Node.js 大量并发 Fetch 请求超时问题深度解析

2025-03-03 11:45:14

大量并发 Fetch 请求和超时延迟问题解析

用 Node.js 执行大量并发 fetch 请求时, 你可能会遇到超时时间远超预期的情况。比如, 设置了 2000ms 超时, 实际运行时间却超过 5000ms。这篇博客帮你分析原因和解决办法。

问题复现

下面这段代码模拟了这个问题：

const run = async (i) => {
  const start = Date.now();
  const abortController = new AbortController();
  const timeout = setTimeout(() => {
    abortController.abort();
  }, 2000);
  try {
    const v = await (
      await fetch("https://slowendpoint.com", { // 假设这是一个慢速响应的端点
        method: "POST",
        body: JSON.stringify([{}]),
        signal: abortController.signal,
      })
    ).text();
  } catch (e) {
    console.error(e);
  } finally {
    console.log(i, "runtime", Date.now() - start);
    clearTimeout(timeout);
  }
};
for (let i = 0; i < 10000; i++) {
  run(i);
}

如果 slowendpoint.com 响应较慢，这段代码的实际执行时间会远大于 2000ms * 并发数。为什么？

原因分析

延迟远超预期的原因有很多, 通常不是单一因素造成的，可能是多种因素的组合：

事件循环 (Event Loop) 的处理能力 : 尽管 Node.js 的事件循环非常高效, 但在高并发场景下, 大量的 I/O 操作 (如网络请求) 仍然可能导致事件循环的处理压力增大，影响请求的处理速度。单次循环处理的耗时增加会累积下来。
请求队列 : 浏览器和 Node.js 对同域名下的并发连接数有限制。 Fetch API 可能会对请求进行排队。超出的请求必须等待前面的请求完成后才能发送。

-- 练习任务 --
1. 请将关于 Node.js 并发 Fetch 请求超时的文章中的一段原样写下，从“如果 slowendpoint.com 响应较慢，这段代码的实际执行时间会远大于”开始，一直到“Fetch API 可能会对请求进行排队。超出的请求必须等待前面的请求完成后才能发送。”为止。
2. 请接着关于 Node.js 并发 Fetch 请求超时的文章往下写，从文中最后一句之后开始。

-- 分析数据 --

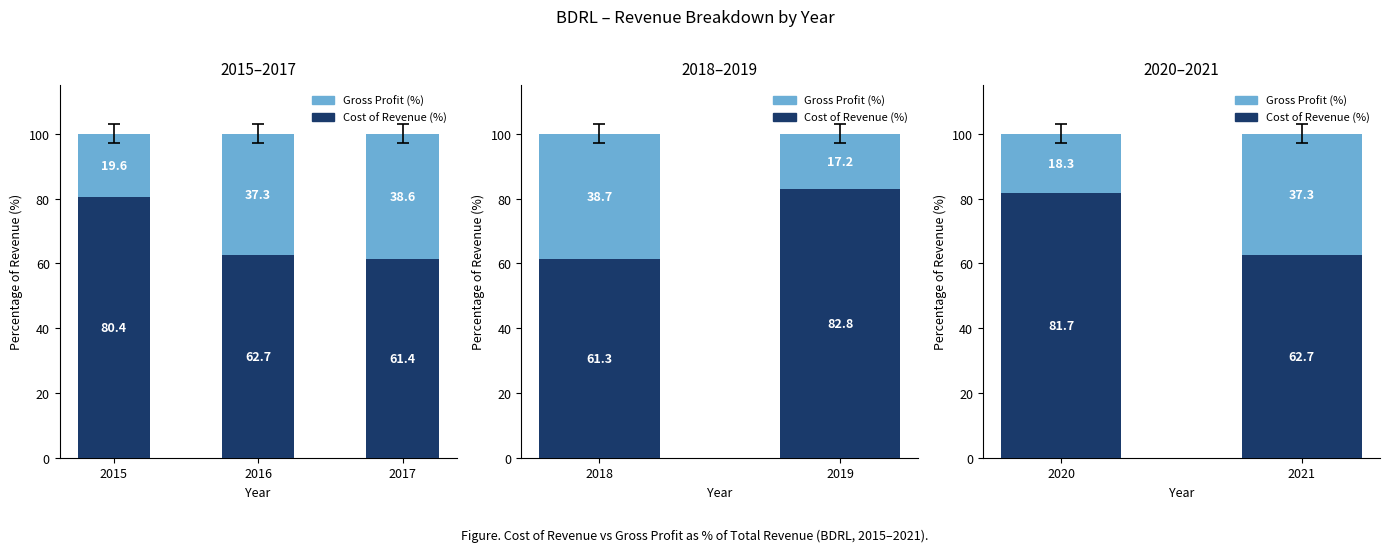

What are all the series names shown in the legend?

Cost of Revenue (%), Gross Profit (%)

* * *

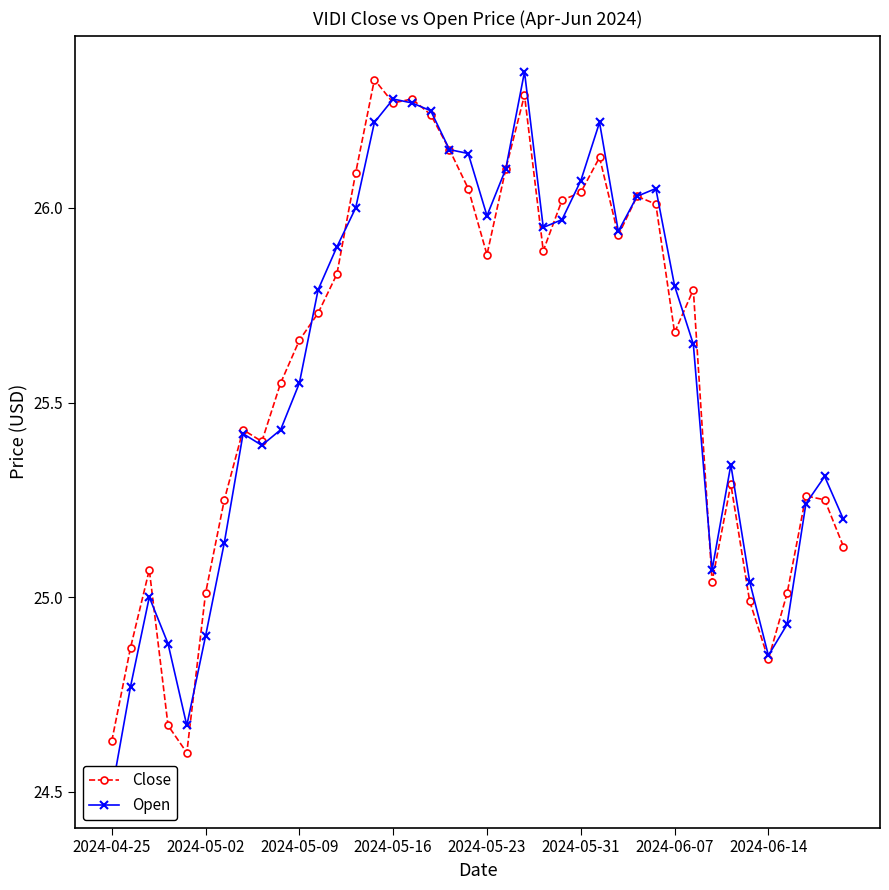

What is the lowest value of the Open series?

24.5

-- 按题号作答 --
1.
如果 slowendpoint.com 响应较慢，这段代码的实际执行时间会远大于 2000ms * 并发数。为什么？

原因分析

延迟远超预期的原因有很多, 通常不是单一因素造成的，可能是多种因素的组合：

事件循环 (Event Loop) 的处理能力 : 尽管 Node.js 的事件循环非常高效, 但在高并发场景下, 大量的 I/O 操作 (如网络请求) 仍然可能导致事件循环的处理压力增大，影响请求的处理速度。单次循环处理的耗时增加会累积下来。
请求队列 : 浏览器和 Node.js 对同域名下的并发连接数有限制。 Fetch API 可能会对请求进行排队。超出的请求必须等待前面的请求完成后才能发送。

2.
操作系统限制 : 操作系统对可以同时打开的网络连接数有限制。达到限制后，新的连接请求可能会被延迟或拒绝。
DNS 解析 : 如果 slowendpoint.com 需要进行 DNS 解析，首次解析可能会耗费一定时间。
服务器处理能力 : slowendpoint.com 服务器的处理能力有限，大量请求可能导致服务器响应变慢。
TLS 握手 : 建立HTTPS 连接时的 TLS/SSL 握手过程可能比较耗时,尤其是在高并发场景下，与服务器协商加密算法，验证证书,交换密钥等步骤会成为瓶颈.
网络状况 ：网络拥塞、丢包等问题会影响请求的响应时间。

解决方案

下面给出一些解决或缓解问题的办法:

控制并发数 ：

原理： 避免一次性发起过多请求，降低事件循环压力, 减少请求排队。
实现： 使用 p-limit 或类似库限制并发数。

import pLimit from 'p-limit';

const limit = pLimit(100); // 限制并发数为 100

const run = async (i) => {
  const start = Date.now();
  const abortController = new AbortController();
  const timeout = setTimeout(() => {
    abortController.abort();
  }, 2000);
  try {
    const v = await (
      await fetch("https://slowendpoint.com", {
        method: "POST",
        body: JSON.stringify([{}]),
        signal: abortController.signal,
      })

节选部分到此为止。